Not sure why — perhaps because I am a deracinated cosmopolitan — but I found this notion of Dani Rodrik’s intriguing:

If the Eurozone was a country rather than a loose grouping of countries, workers would be migrating en masse from Italy to Germany.

This led me to think about Klaus Wowereit’s line about Berlin being poor but sexy, and the general population collapse in eastern Germany. What if a horde of Italians flooded booming Munich, and then headed north to cheap accommodations in Berlin and lesser eastern cities? Enterprising Somalis and Bengalis and Senegalese would soon follow. I realize that this wouldn’t be terribly appealing to the neofascists and even to some of my fellow cultural conservatives, even if new arrivals were exempt from cradle-to-grave welfare protections and they brought intact families in tow. But surely Germany’s dying cities would be far better off.

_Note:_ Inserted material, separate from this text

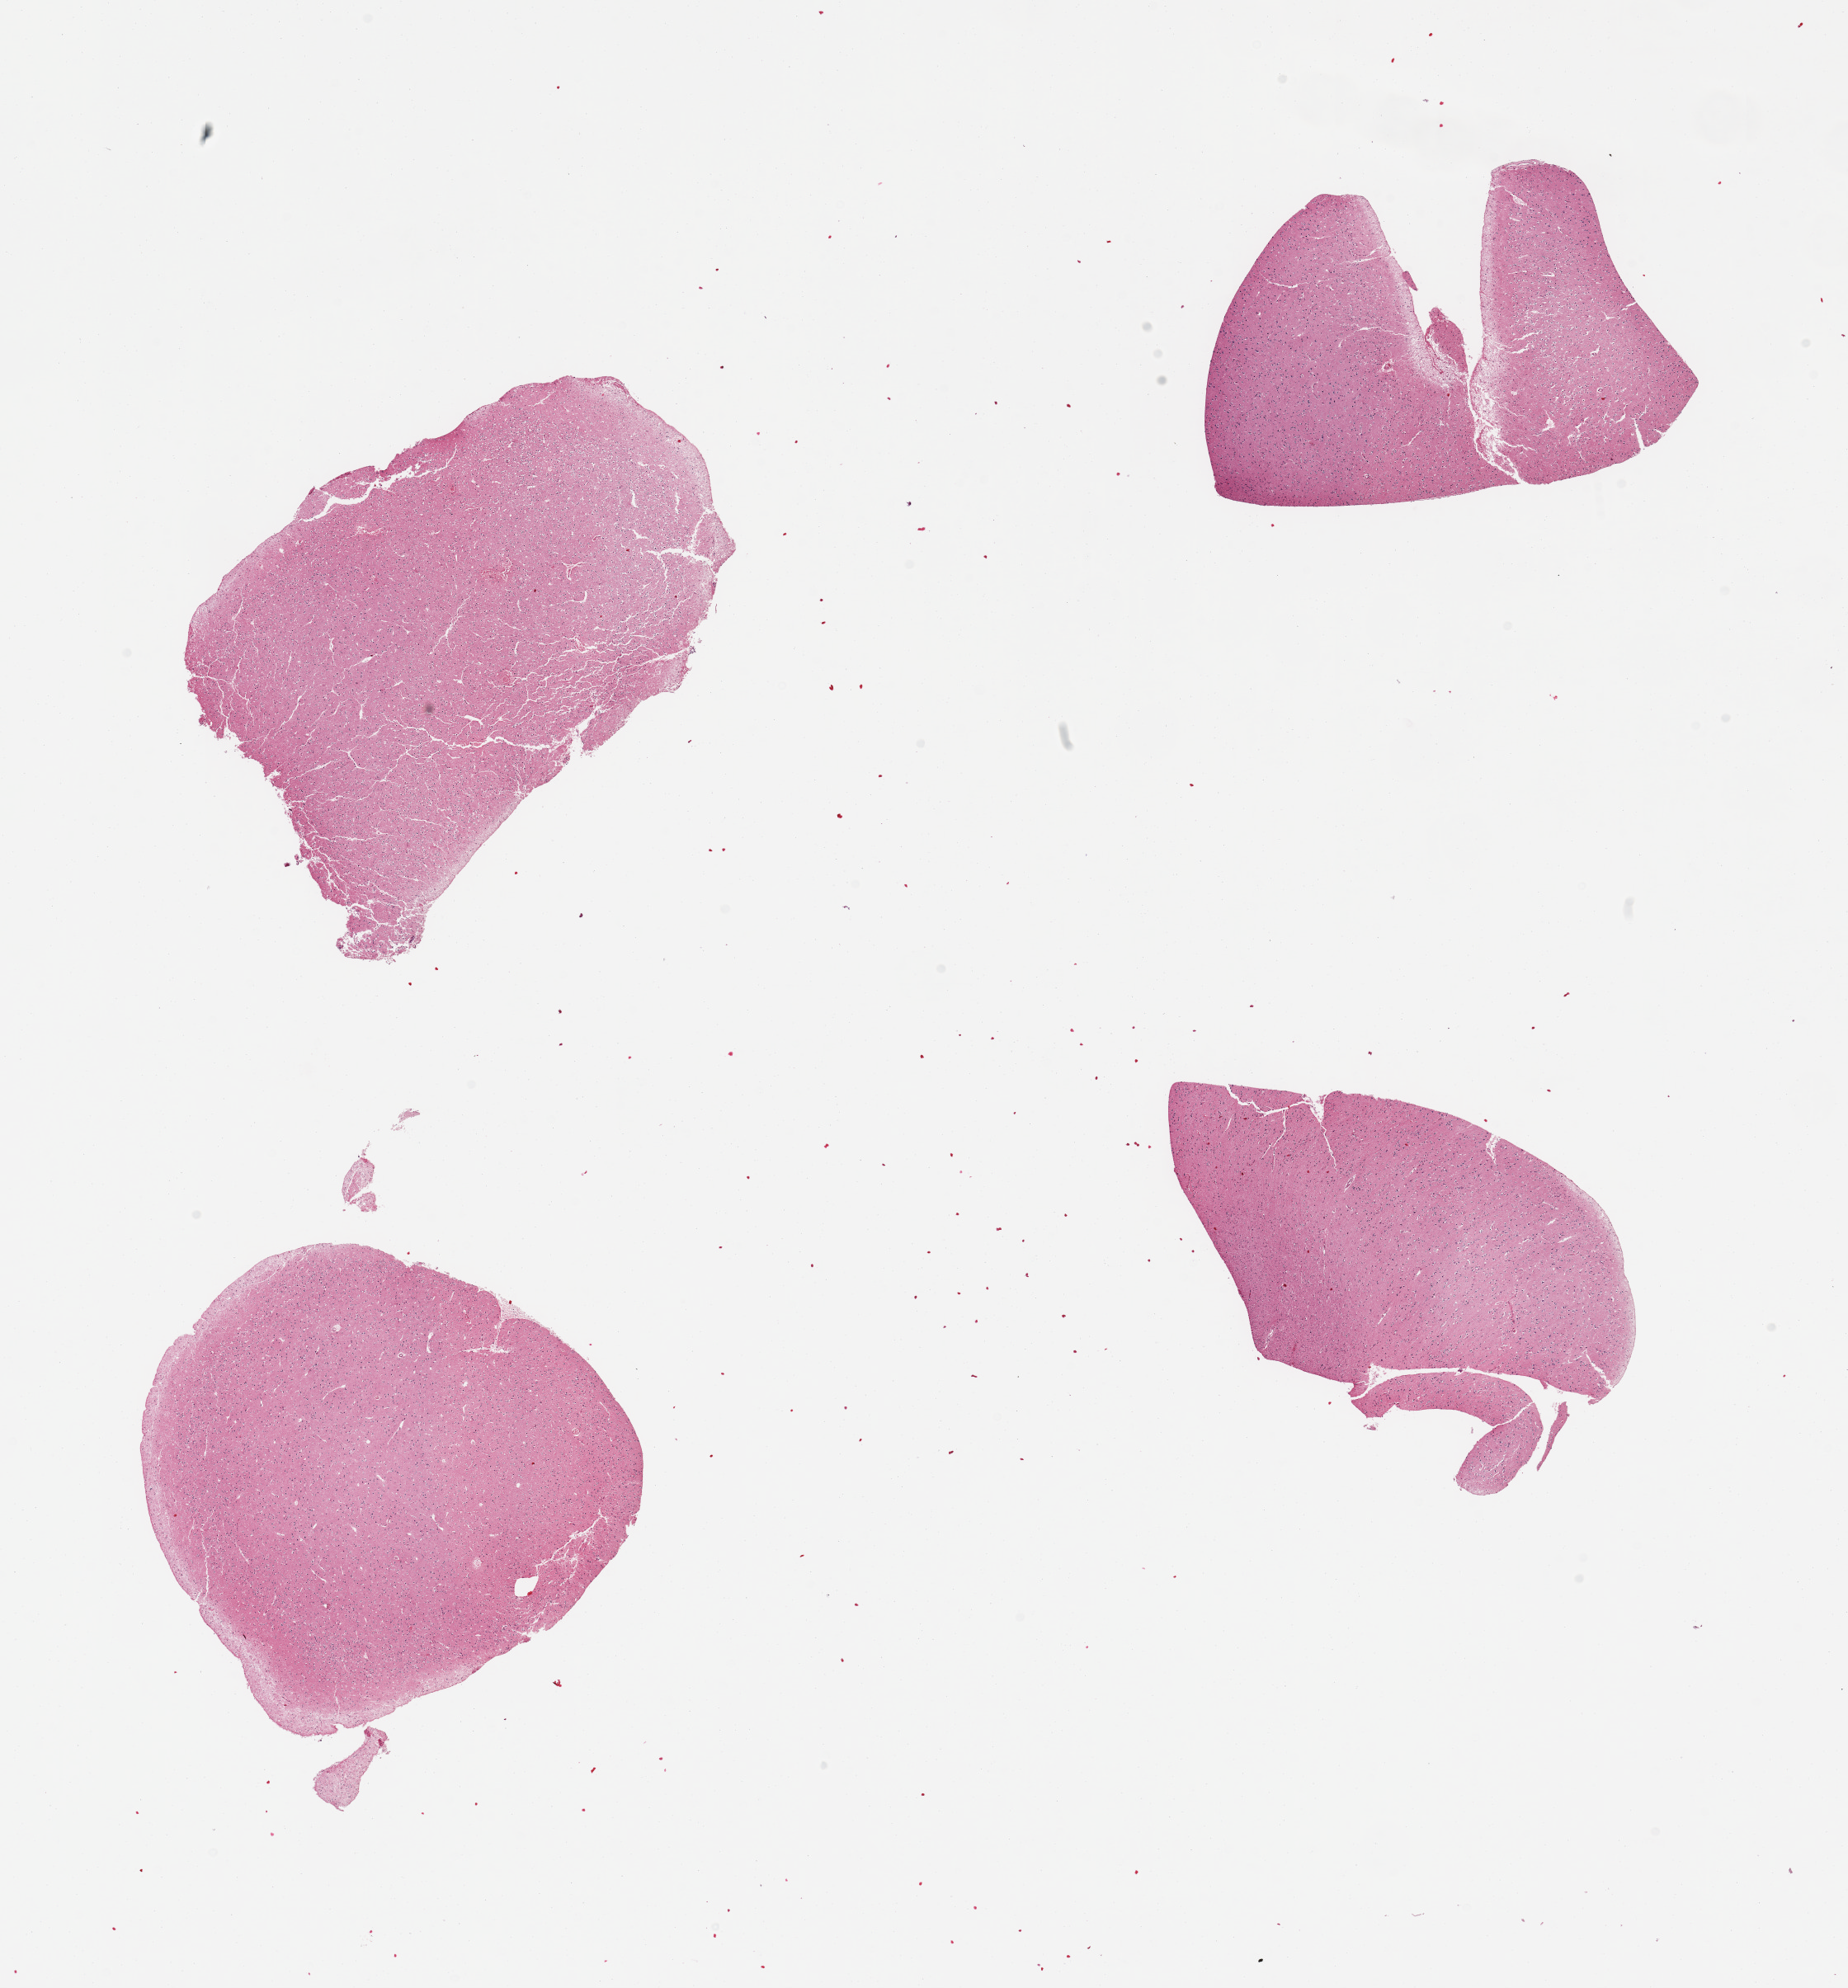
Haematoxylin and eosin whole-slide image — low-resolution overview of the scanned area, about 17.7 x 19.1 mm. PAXgene-fixed, paraffin-embedded tissue. Section of cerebral cortex (target tissue). Donor tissue sample. Donor: female.
Review note (as recorded): 4 pieces, no abnormalities.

Some on the German right have called for “Kinder statt Inder,” i.e., children and not Indians, but Kinder aren’t always on offer, even if you accept that they are the superior alternative, which is not always obvious (though I have my pro-natalist sympathies). Economic power is shifting away from parts of Germany and Italy; surely they can shift population around in such a way as to make the best of what they have, and perhaps revive moribund cultures in the process.

Of course, it could be that I want Europe to become a continent-wide melting-pot because this is the highest expression of my American chauvinism, so Europeans should be wary.